« Comment fais-tu ça, vivant seul ?

Jamais auparavant je n’ai vécu seul. Ce n’est le cas que depuis que ma femme a dû être admise dans la maison de retraite. Cela s’applique à nous deux : depuis notre plus tendre enfance, nous vivons avec d’autres sous le même toit. D’abord dans la famille dans laquelle nous avons grandi, puis dans la famille que nous avons nous-mêmes fondée.

Maintenant nous vivons séparément, moi seul, elle avec d’autres personnes qu’elle ne connaissait pas auparavant. Comment trouves-tu ça ? Je ne peux pas parler pour elle, mais je dois encore m’y habituer moi-même.
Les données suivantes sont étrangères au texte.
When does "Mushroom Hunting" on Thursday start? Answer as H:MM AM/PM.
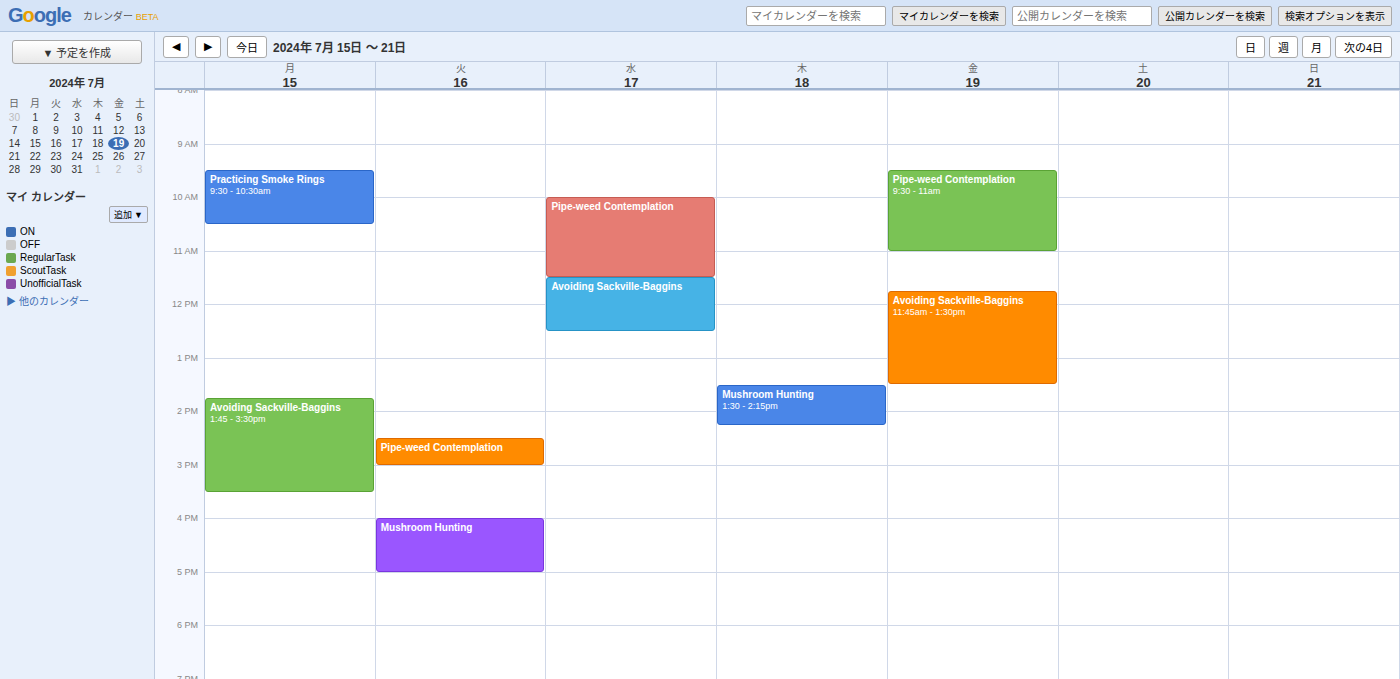
1:30 PMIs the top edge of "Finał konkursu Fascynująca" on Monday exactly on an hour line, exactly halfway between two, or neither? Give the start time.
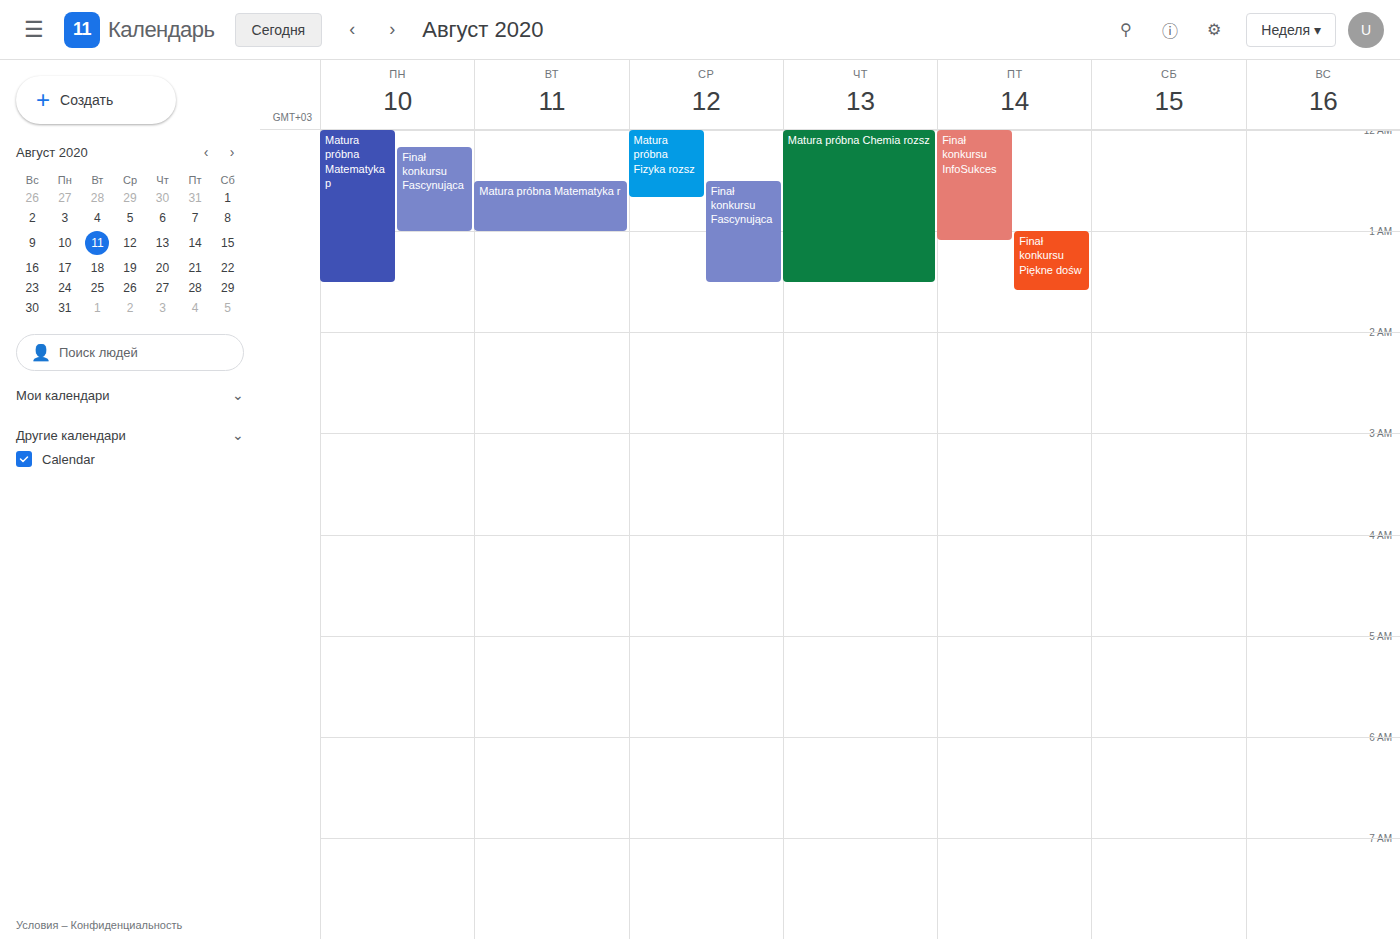
12:10 AM -- neither: 10 minutes below the 12 AM line and 50 minutes above the 1 AM line.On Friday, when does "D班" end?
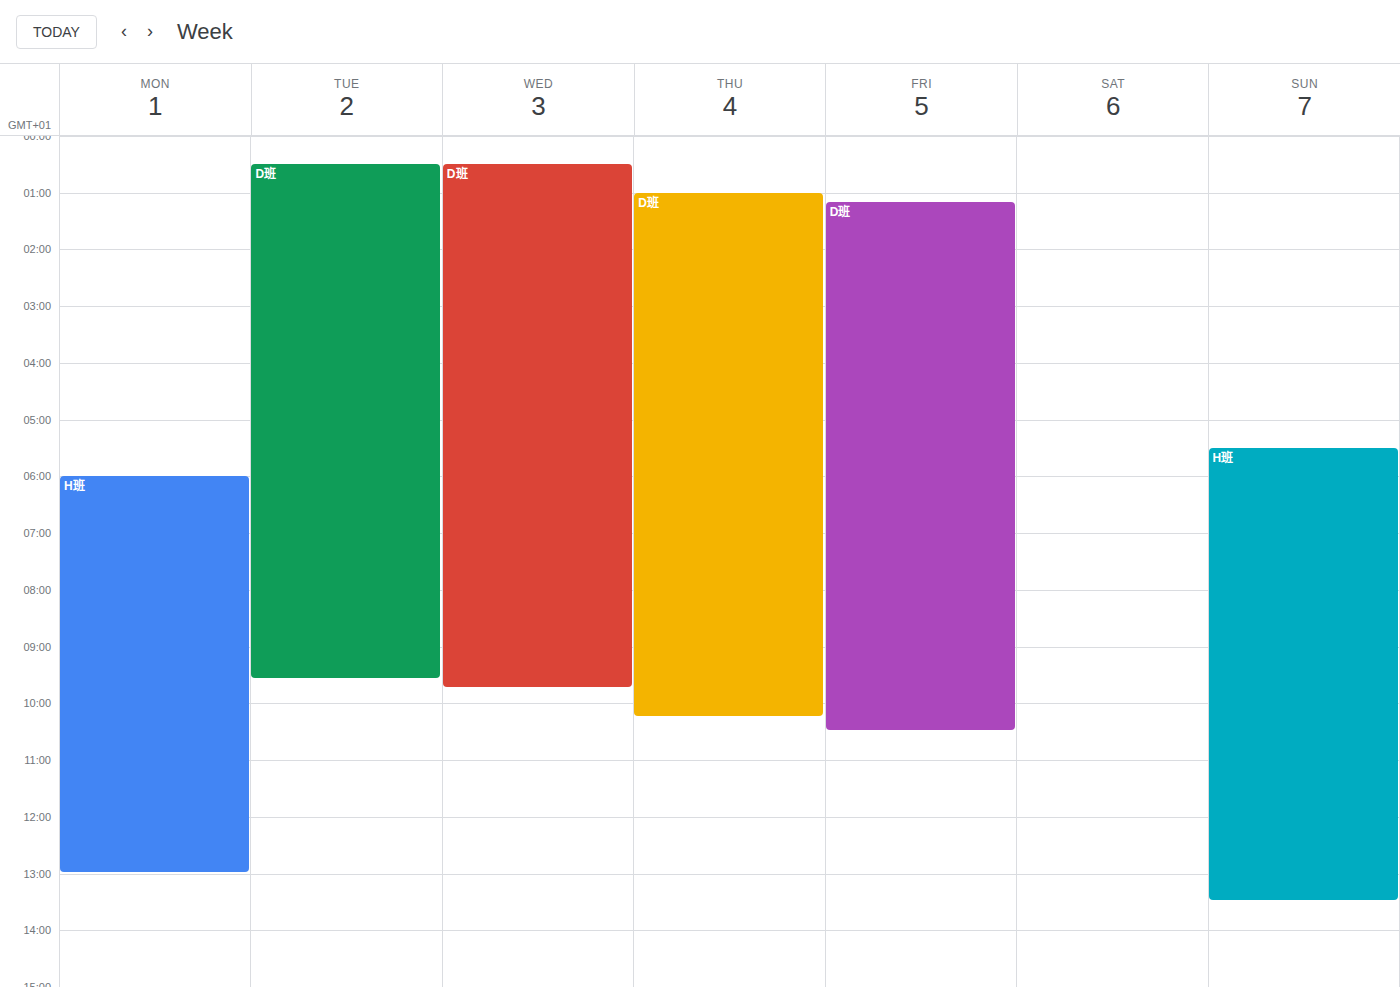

Se réveiller seul, nourrir le chat seul, prendre le petit-déjeuner seul, lire le journal seul, organiser la journée seul, parler aux gens seul, déjeuner seul, faire les courses seul, aller au cinéma seul, regarder la télévision seul, manger chaud seul, sortir les poubelles seul nettoyer, se coucher seul. Se réveiller seul est le plus difficile. Le jour est en jachère devant vous, comme un jardin mort qu’il faut restaurer.

La dernière fois que nous nous sommes réveillés ensemble, je savais que c’était la dernière fois, ma femme n’avait pas le droit de savoir quoi que ce soit. Cela ressemble toujours à une trahison.

Non, je n’ai pas l’intention de m’apitoyer sur mon sort. Je n’oserais pas. J’ai vérifié auprès de CBS : aux Pays-Bas, 19 pour cent des habitants vivent seuls, soit environ 3 millions de célibataires. J’en fais désormais partie aussi. Et alors ? À propos, je connais certaines de ces 3 millions de personnes. Je ne leur ai jamais demandé : « Comment fais-tu ça, vivre seul ? Vous sentez-vous souvent complètement seul ? » Aujourd’hui, je le demande. Bien sûr, certains d’entre eux entretiennent des relations engagées, mais il y en a aussi beaucoup qui n’ont pas de partenaire. La réponse que vous recevez de nombreux célibataires : « J’aime la paix et la liberté. Je n’ai de comptes à rendre à personne. Faites et faites seulement ce que vous aimez. Vous en ferez l’expérience vous-même.

Je suis curieux. Continuons à nous y habituer d’abord. Je suis donc allé seul à la crémation d’un de nos bons amis. Ma femme ne pouvait pas m’accompagner, le voyage serait trop long et fatiguant. Le défunt était le mari d’une de ses plus proches amies vivantes. J’ai donc dû remplacer quelqu’un d’irremplaçable : ma femme. Puis je suis revenu seul – un député qui connaissait désormais sa place. Un autre ami m’a emmené à la gare. Elle vit seule depuis des années et dégage une vitalité et une indépendance qui me font presque honte.

Le lendemain, je suis passé devant un café à Amsterdam. Mon regard tomba sur un petit tableau accroché à l’intérieur, mais clairement visible depuis le trottoir. C’était un portrait sobre et pénétrant en quelques lignes d’une femme aux cheveux roux qui baissait les yeux presque fermés. Il y avait quelque chose de triste chez elle. Il s’agissait d’un dessin aux crayons de couleur, issu d’une exposition de portraits de femmes souvent assez sombres, réalisée par Chantal Spit. Titre approprié de l’exposition : Solitude.

Je suis entré et j’ai acheté ce dessin sans aucune hésitation, même s’il convenait peut-être plus à mon humeur qu’à mon bien. Ma femme aurait demandé d’un ton critique : « Nous n’avons presque plus de place pour cela, où voulez-vous accrocher ça ?

En tant que célibataire, je n’ai plus à craindre de telles questions. Peut-être que je m’habituerai à mon nouveau statut plus rapidement que prévu. Peut être.